İsmehan Tüfekçi
Çıkmadık candan umut kesilmez
“Hasta olmayan sağlığın değerini (kadrini) bilemez” derler. Ne kadar da doğru bir söz değil mi?
İnsanoğlunun garip bir tarafı var. Elindekini kaybetmeyene kadar değerini/önemini anlayamıyor kıymetini bilemiyor. Zaman, mekan, gençlik, mutluluk ve en önemlisi sağlık elden kayıp gidince sıkıntılar başlayınca farkındalık ve pişmanlık da başlıyor. Peki artık bu farkındalığın bir faydası var mıdır? “Çıkmadık candan umut kesilmez” demiş atalarımız. Muhakkak ki öyle, hiçbir zaman başlamak için geç değildir. Konu her ne olursa olsun fakat sağlık noktasında işler pek de bu yönde gitmeyebiliyor. Sağlık konusunda geri dönüşü olmayacak bir yola girebiliyorsunuz. Bedenlerimiz de yediklerimiz içtiklerimiz kullandığımız ataçlar ve eşyalar gibi belirli/sınırlı bir tarihe bağlı. Bize düşen bu süreç içerisinde bu bedene iyi bakabilmek. Buna dini inancınız açısından bakarsanız size verilmiş olan bir emanet var ve sahibi onu nasıl kullandığınız yönünde siz, sorguya çekecek. Öte yandan -adını siz koyun- insanın başkalarına muhtaç olmadan son nefesine kadar minnetsiz ve en azından bu konuda sağlıklı bir psikolojiye sahip olabilmesi açısından sağlığına dikkat etmesi gereklidir.

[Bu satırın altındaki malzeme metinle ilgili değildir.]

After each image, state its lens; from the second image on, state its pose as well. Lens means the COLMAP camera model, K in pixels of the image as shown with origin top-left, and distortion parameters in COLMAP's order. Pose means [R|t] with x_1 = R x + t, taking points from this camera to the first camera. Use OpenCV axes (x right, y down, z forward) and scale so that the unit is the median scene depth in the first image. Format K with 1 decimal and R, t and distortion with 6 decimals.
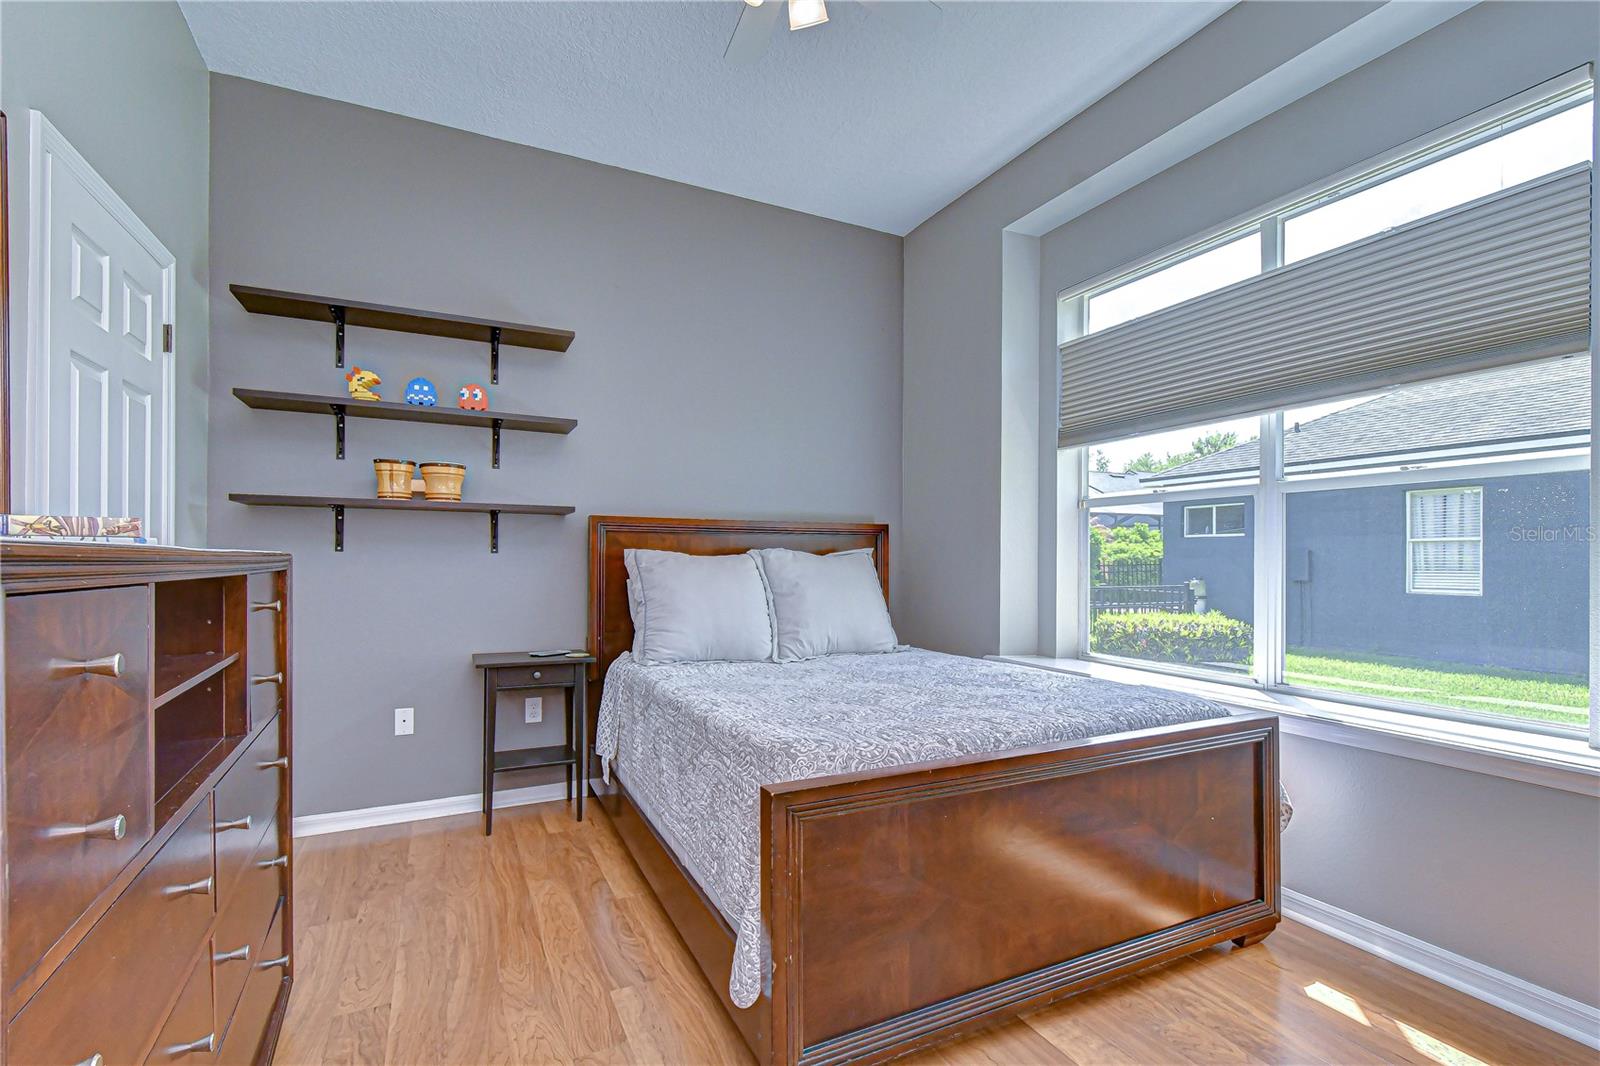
lens RADIAL K [[736.7, 0, 818.2], [0, 736.7, 553.4], [0, 0, 1]] dist [-0.002236, 0.000097]
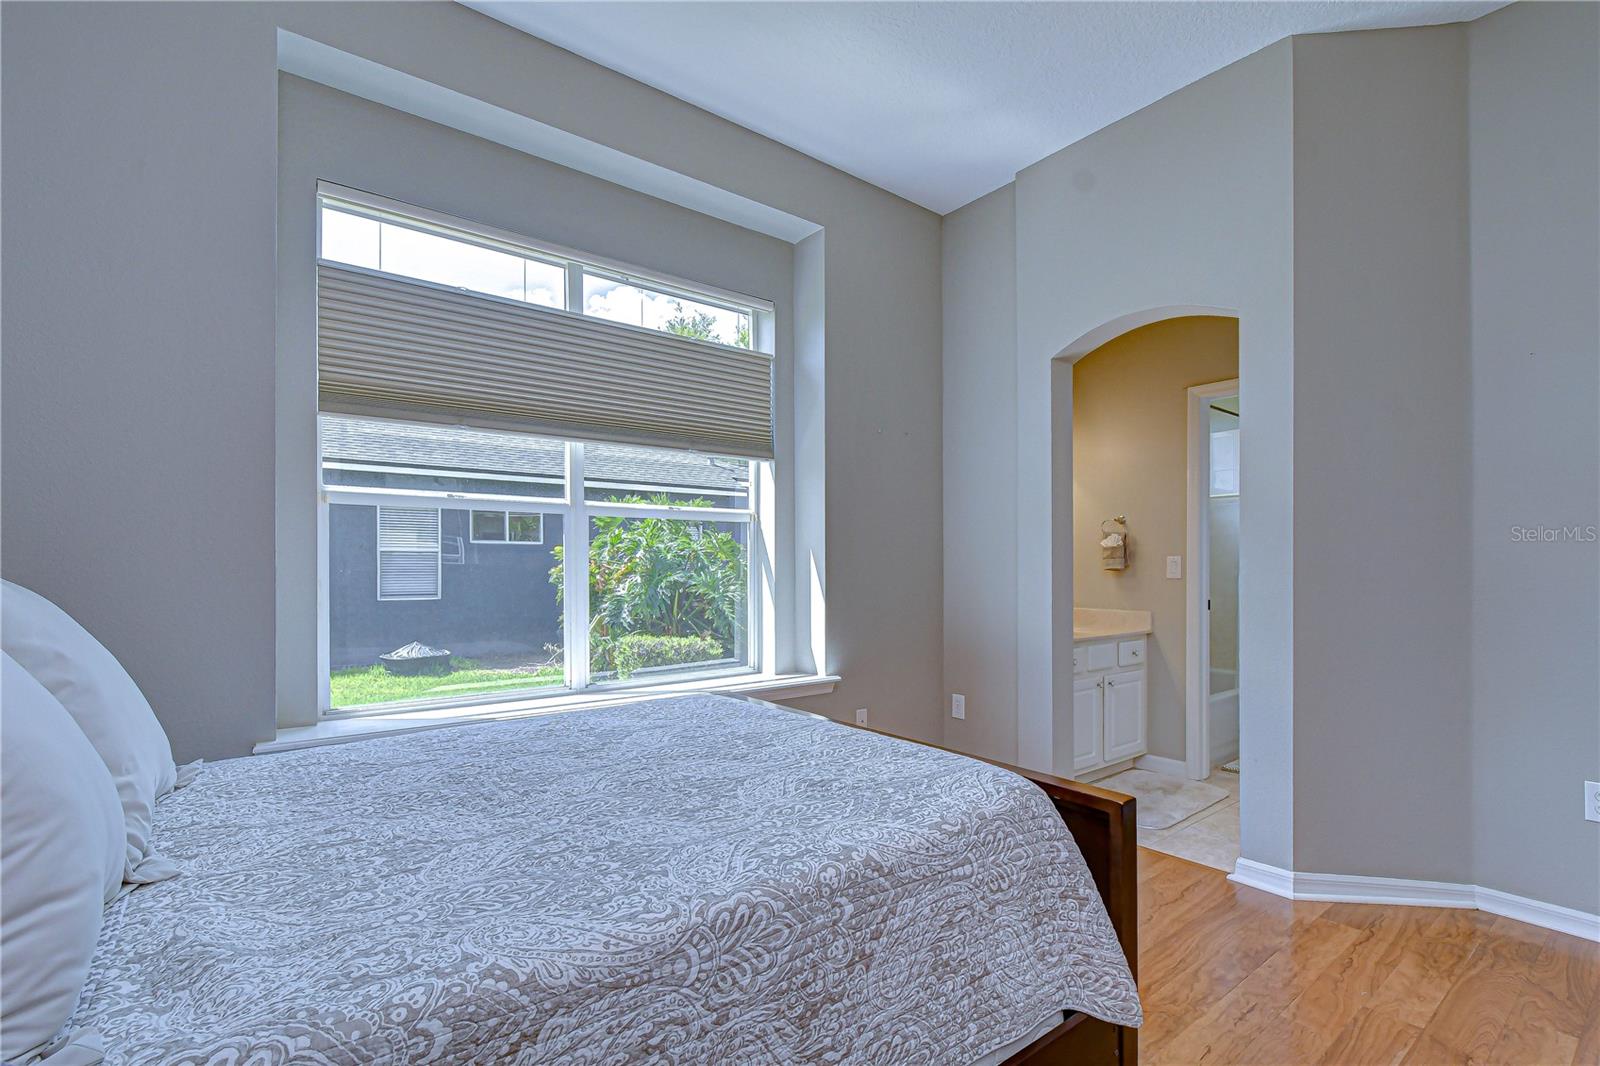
lens RADIAL K [[736.7, 0, 818.2], [0, 736.7, 553.4], [0, 0, 1]] dist [-0.002236, 0.000097]
pose [[-0.199302, 0.009138, 0.979895, -0.506648], [-0.009339, 0.999893, -0.011224, -0.012421], [-0.979894, -0.011389, -0.199196, 0.807247]]
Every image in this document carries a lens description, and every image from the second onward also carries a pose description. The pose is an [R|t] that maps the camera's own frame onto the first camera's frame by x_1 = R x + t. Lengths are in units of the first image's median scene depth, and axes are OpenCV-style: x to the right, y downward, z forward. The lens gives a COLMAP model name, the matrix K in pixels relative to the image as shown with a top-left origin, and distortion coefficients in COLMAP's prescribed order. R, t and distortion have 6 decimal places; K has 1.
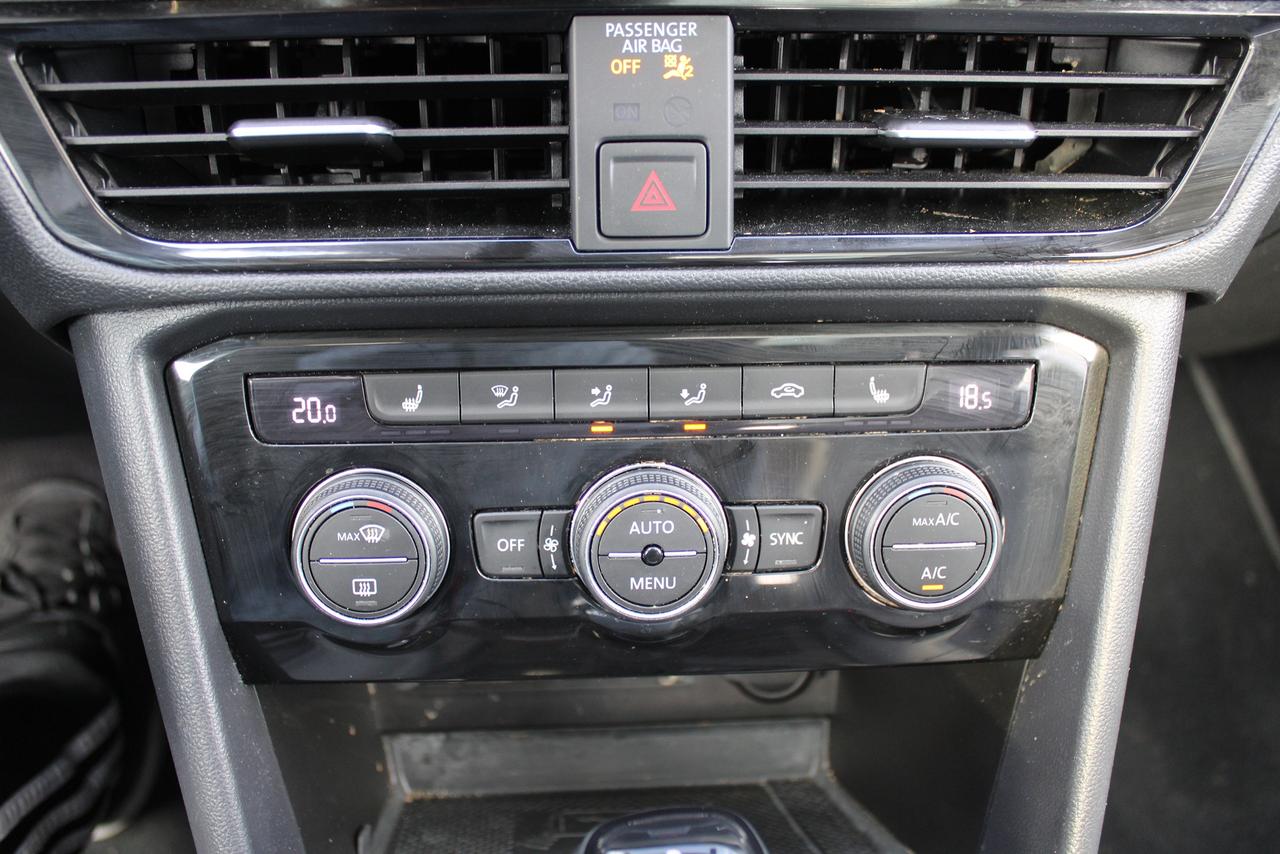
lens RADIAL K [[1153.7, 0, 640.0], [0, 1153.7, 427.0], [0, 0, 1]] dist [-0.153356, 0.128292]
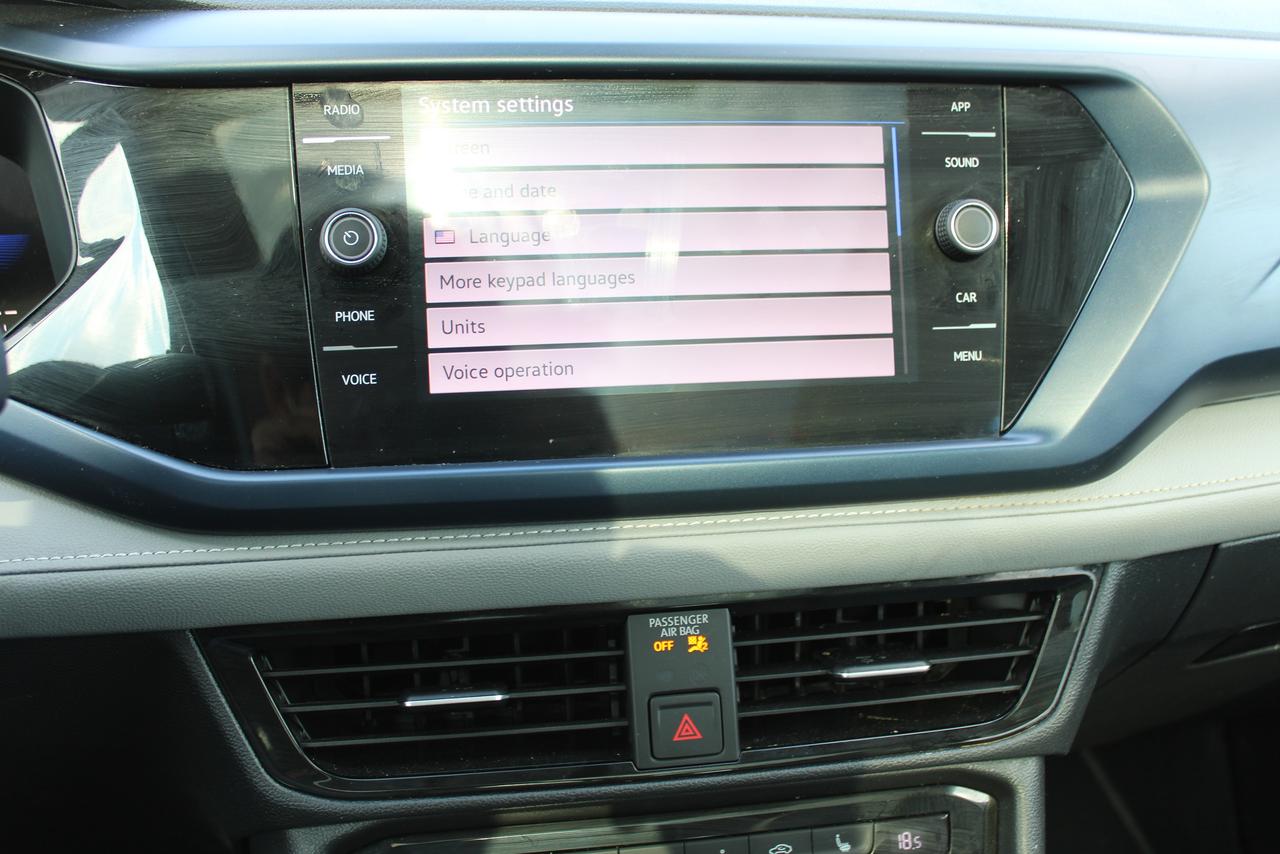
lens RADIAL K [[1153.7, 0, 640.0], [0, 1153.7, 427.0], [0, 0, 1]] dist [-0.153356, 0.128292]
pose [[0.994594, -0.042042, 0.094948, -0.160399], [0.070155, 0.946188, -0.315921, -0.099464], [-0.076557, 0.320874, 0.944023, -0.492135]]
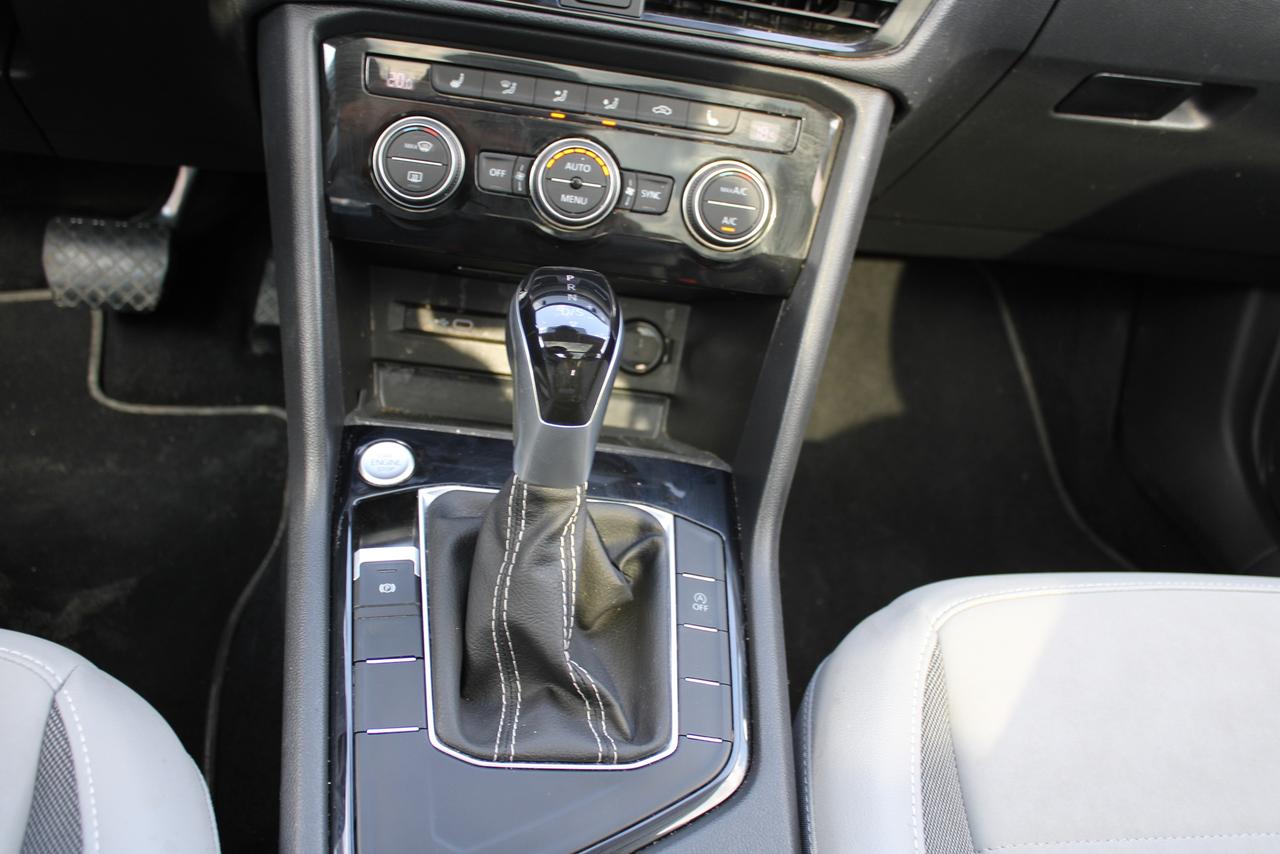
lens RADIAL K [[1153.7, 0, 640.0], [0, 1153.7, 427.0], [0, 0, 1]] dist [-0.153356, 0.128292]
pose [[0.987699, 0.137582, 0.074311, 0.029239], [-0.136598, 0.990459, -0.018197, 0.513792], [-0.076106, 0.007822, 0.997069, -0.808287]]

Geçtiğimiz Covid-19 pandemi süreci kimilerinin ölümüne sebebiyet verirken kimilerini de yaşayan ölülere dönüştürdü maalesef. İster istemez hepimizde psikolojik ve bedensel olarak çeşitli şekilde hasarlar bıraktı. Bu arada Sağlık Bakanımız Fahrettin Koca’nın da Covid-19’a yakalandığını öğrendik. Kendisine acil şifalar diliyoruz. Şimdi yapmamız gereken bu hasarları onarmaya mümkünse yok etmeye değilse bile en az seviyeye düşürmeye çalışmak. Öncelikle bir diyetisyene gidip Vücudunuzu tanıyıp ardından ona iyi gelecek şeyleri yapmaya başlamanız. Her gün muhakkak yürümeye çalışın yürüyüşün vücudun her bölgesine ayrı ayrı faydası olmakla birlikte nörolojik yönde çok fazla katkısı var. Beyninizin bulmaca çözmekten, dil öğrenmekten, egzersizler yapmaktan daha çok kulaklık takmadan yürümenize ihtiyacı var.
Elbette ki sağlığımız yalnızca yiyip-içtiklerimizden spordan psikolojik durumumuzdan ibaret değil. Sağlığımızı etkileyen faktörlerden birisi de içinde bulunduğumuz dünyanın durumu, iklim değişikliği nedeniyle havalarda aşırılıklar başladı. Bu bozulmalardan dolayı canlılar olarak etkilenmememiz mümkün değil ama biz insanlar akıl gibi büyük bir nimete/mucizeye sahip kılınmışsak bu kötü gidişatta kendimiz olabildiğinde muhafaza etmeliyiz.
Lokman Hekim, oğluna verdiği öğütlerden birini buraya bırakıyorum:
Lokman Hekim: En iyi yemeği yemekten taviz verme
Oğlu: Biz fakiriz, peki ben bunu nasıl gerçekleştireceğim?
Lokman Hekim: Sadece acıktığında yemek yersen, en iyi yemeği yemiş olursun.
“Dünyadaki rızıklardan biri olan kalp atışlarının da sayılı olduğu unutulmamalıdır” kendinize iyi bakın. Siz bu dünyada her şeyinizle biriciksiniz.